_To be done_
Please recast every line of the records below as a JSON list of strings, one string per line, leaving out blank lines.

_Input records_
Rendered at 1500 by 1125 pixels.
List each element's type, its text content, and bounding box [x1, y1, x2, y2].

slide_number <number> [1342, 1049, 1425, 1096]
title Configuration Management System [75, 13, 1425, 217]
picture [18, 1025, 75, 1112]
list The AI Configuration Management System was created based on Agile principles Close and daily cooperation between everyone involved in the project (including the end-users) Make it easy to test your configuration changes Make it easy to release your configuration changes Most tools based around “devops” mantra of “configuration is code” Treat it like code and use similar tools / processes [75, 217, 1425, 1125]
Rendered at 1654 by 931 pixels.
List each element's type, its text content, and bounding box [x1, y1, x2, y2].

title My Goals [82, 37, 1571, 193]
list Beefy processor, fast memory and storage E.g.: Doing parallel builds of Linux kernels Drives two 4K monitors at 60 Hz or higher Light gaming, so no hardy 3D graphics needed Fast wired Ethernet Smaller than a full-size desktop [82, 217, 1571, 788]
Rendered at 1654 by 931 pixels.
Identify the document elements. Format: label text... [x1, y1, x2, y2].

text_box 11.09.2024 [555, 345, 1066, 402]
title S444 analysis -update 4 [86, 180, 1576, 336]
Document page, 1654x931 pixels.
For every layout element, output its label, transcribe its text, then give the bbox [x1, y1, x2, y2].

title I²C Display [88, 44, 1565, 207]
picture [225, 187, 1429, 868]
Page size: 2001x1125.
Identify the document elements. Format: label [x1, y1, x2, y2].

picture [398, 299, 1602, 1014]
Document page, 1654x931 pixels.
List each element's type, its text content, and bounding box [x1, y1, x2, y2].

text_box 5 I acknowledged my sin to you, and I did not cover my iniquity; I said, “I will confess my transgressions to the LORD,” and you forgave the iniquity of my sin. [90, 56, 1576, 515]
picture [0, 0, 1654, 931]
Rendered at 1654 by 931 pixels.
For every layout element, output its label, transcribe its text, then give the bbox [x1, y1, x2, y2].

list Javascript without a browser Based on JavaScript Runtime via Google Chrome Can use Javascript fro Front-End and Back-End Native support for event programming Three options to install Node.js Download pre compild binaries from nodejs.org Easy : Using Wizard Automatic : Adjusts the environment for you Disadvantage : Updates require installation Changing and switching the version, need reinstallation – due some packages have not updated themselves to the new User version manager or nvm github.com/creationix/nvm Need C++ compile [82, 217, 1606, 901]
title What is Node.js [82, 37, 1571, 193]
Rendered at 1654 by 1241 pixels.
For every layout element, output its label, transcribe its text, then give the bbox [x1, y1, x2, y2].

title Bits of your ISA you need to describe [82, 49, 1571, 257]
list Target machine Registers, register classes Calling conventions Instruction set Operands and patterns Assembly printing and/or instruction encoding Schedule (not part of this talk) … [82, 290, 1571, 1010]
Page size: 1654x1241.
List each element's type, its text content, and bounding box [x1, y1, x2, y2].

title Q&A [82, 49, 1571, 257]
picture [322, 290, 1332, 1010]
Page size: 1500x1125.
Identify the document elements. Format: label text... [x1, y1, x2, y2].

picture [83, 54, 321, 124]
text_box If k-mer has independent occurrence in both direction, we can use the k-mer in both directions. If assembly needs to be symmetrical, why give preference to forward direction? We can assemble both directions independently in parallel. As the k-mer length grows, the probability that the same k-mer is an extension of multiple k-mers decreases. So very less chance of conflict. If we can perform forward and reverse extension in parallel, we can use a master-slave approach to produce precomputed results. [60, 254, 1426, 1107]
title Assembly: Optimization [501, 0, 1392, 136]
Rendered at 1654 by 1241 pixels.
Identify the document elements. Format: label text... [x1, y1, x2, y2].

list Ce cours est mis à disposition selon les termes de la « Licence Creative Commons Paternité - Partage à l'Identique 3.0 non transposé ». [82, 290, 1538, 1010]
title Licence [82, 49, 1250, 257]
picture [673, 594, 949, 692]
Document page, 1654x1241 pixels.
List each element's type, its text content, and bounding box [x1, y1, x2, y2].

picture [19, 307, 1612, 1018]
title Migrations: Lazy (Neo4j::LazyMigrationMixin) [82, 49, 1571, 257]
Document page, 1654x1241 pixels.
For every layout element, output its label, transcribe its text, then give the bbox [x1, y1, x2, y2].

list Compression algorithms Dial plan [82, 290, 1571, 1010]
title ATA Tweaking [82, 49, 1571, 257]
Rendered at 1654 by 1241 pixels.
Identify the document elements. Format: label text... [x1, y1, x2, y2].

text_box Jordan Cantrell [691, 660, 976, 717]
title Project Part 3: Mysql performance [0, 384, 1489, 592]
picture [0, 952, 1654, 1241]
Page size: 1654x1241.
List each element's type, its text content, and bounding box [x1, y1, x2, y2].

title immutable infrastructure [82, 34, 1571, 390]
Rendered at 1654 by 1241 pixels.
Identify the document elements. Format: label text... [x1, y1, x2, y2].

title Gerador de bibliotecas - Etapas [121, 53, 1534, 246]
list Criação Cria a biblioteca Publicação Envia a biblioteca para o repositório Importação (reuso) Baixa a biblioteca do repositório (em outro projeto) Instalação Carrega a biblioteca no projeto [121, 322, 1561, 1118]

_Response below_
[
  "Rendered at 1500 by 1125 pixels.",
  "List each element's type, its text content, and bounding box [x1, y1, x2, y2].",
  "slide_number <number> [1342, 1049, 1425, 1096]",
  "title Configuration Management System [75, 13, 1425, 217]",
  "picture [18, 1025, 75, 1112]",
  "list The AI Configuration Management System was created based on Agile principles Close and daily cooperation between everyone involved in the project (including the end-users) Make it easy to test your configuration changes Make it easy to release your configuration changes Most tools based around “devops” mantra of “configuration is code” Treat it like code and use similar tools / processes [75, 217, 1425, 1125]",
  "Rendered at 1654 by 931 pixels.",
  "List each element's type, its text content, and bounding box [x1, y1, x2, y2].",
  "title My Goals [82, 37, 1571, 193]",
  "list Beefy processor, fast memory and storage E.g.: Doing parallel builds of Linux kernels Drives two 4K monitors at 60 Hz or higher Light gaming, so no hardy 3D graphics needed Fast wired Ethernet Smaller than a full-size desktop [82, 217, 1571, 788]",
  "Rendered at 1654 by 931 pixels.",
  "Identify the document elements. Format: label text... [x1, y1, x2, y2].",
  "text_box 11.09.2024 [555, 345, 1066, 402]",
  "title S444 analysis -update 4 [86, 180, 1576, 336]",
  "Document page, 1654x931 pixels.",
  "For every layout element, output its label, transcribe its text, then give the bbox [x1, y1, x2, y2].",
  "title I²C Display [88, 44, 1565, 207]",
  "picture [225, 187, 1429, 868]",
  "Page size: 2001x1125.",
  "Identify the document elements. Format: label [x1, y1, x2, y2].",
  "picture [398, 299, 1602, 1014]",
  "Document page, 1654x931 pixels.",
  "List each element's type, its text content, and bounding box [x1, y1, x2, y2].",
  "text_box 5 I acknowledged my sin to you, and I did not cover my iniquity; I said, “I will confess my transgressions to the LORD,” and you forgave the iniquity of my sin. [90, 56, 1576, 515]",
  "picture [0, 0, 1654, 931]",
  "Rendered at 1654 by 931 pixels.",
  "For every layout element, output its label, transcribe its text, then give the bbox [x1, y1, x2, y2].",
  "list Javascript without a browser Based on JavaScript Runtime via Google Chrome Can use Javascript fro Front-End and Back-End Native support for event programming Three options to install Node.js Download pre compild binaries from nodejs.org Easy : Using Wizard Automatic : Adjusts the environment for you Disadvantage : Updates require installation Changing and switching the version, need reinstallation – due some packages have not updated themselves to the new User version manager or nvm github.com/creationix/nvm Need C++ compile [82, 217, 1606, 901]",
  "title What is Node.js [82, 37, 1571, 193]",
  "Rendered at 1654 by 1241 pixels.",
  "For every layout element, output its label, transcribe its text, then give the bbox [x1, y1, x2, y2].",
  "title Bits of your ISA you need to describe [82, 49, 1571, 257]",
  "list Target machine Registers, register classes Calling conventions Instruction set Operands and patterns Assembly printing and/or instruction encoding Schedule (not part of this talk) … [82, 290, 1571, 1010]",
  "Page size: 1654x1241.",
  "List each element's type, its text content, and bounding box [x1, y1, x2, y2].",
  "title Q&A [82, 49, 1571, 257]",
  "picture [322, 290, 1332, 1010]",
  "Page size: 1500x1125.",
  "Identify the document elements. Format: label text... [x1, y1, x2, y2].",
  "picture [83, 54, 321, 124]",
  "text_box If k-mer has independent occurrence in both direction, we can use the k-mer in both directions. If assembly needs to be symmetrical, why give preference to forward direction? We can assemble both directions independently in parallel. As the k-mer length grows, the probability that the same k-mer is an extension of multiple k-mers decreases. So very less chance of conflict. If we can perform forward and reverse extension in parallel, we can use a master-slave approach to produce precomputed results. [60, 254, 1426, 1107]",
  "title Assembly: Optimization [501, 0, 1392, 136]",
  "Rendered at 1654 by 1241 pixels.",
  "Identify the document elements. Format: label text... [x1, y1, x2, y2].",
  "list Ce cours est mis à disposition selon les termes de la « Licence Creative Commons Paternité - Partage à l'Identique 3.0 non transposé ». [82, 290, 1538, 1010]",
  "title Licence [82, 49, 1250, 257]",
  "picture [673, 594, 949, 692]",
  "Document page, 1654x1241 pixels.",
  "List each element's type, its text content, and bounding box [x1, y1, x2, y2].",
  "picture [19, 307, 1612, 1018]",
  "title Migrations: Lazy (Neo4j::LazyMigrationMixin) [82, 49, 1571, 257]",
  "Document page, 1654x1241 pixels.",
  "For every layout element, output its label, transcribe its text, then give the bbox [x1, y1, x2, y2].",
  "list Compression algorithms Dial plan [82, 290, 1571, 1010]",
  "title ATA Tweaking [82, 49, 1571, 257]",
  "Rendered at 1654 by 1241 pixels.",
  "Identify the document elements. Format: label text... [x1, y1, x2, y2].",
  "text_box Jordan Cantrell [691, 660, 976, 717]",
  "title Project Part 3: Mysql performance [0, 384, 1489, 592]",
  "picture [0, 952, 1654, 1241]",
  "Page size: 1654x1241.",
  "List each element's type, its text content, and bounding box [x1, y1, x2, y2].",
  "title immutable infrastructure [82, 34, 1571, 390]",
  "Rendered at 1654 by 1241 pixels.",
  "Identify the document elements. Format: label text... [x1, y1, x2, y2].",
  "title Gerador de bibliotecas - Etapas [121, 53, 1534, 246]",
  "list Criação Cria a biblioteca Publicação Envia a biblioteca para o repositório Importação (reuso) Baixa a biblioteca do repositório (em outro projeto) Instalação Carrega a biblioteca no projeto [121, 322, 1561, 1118]"
]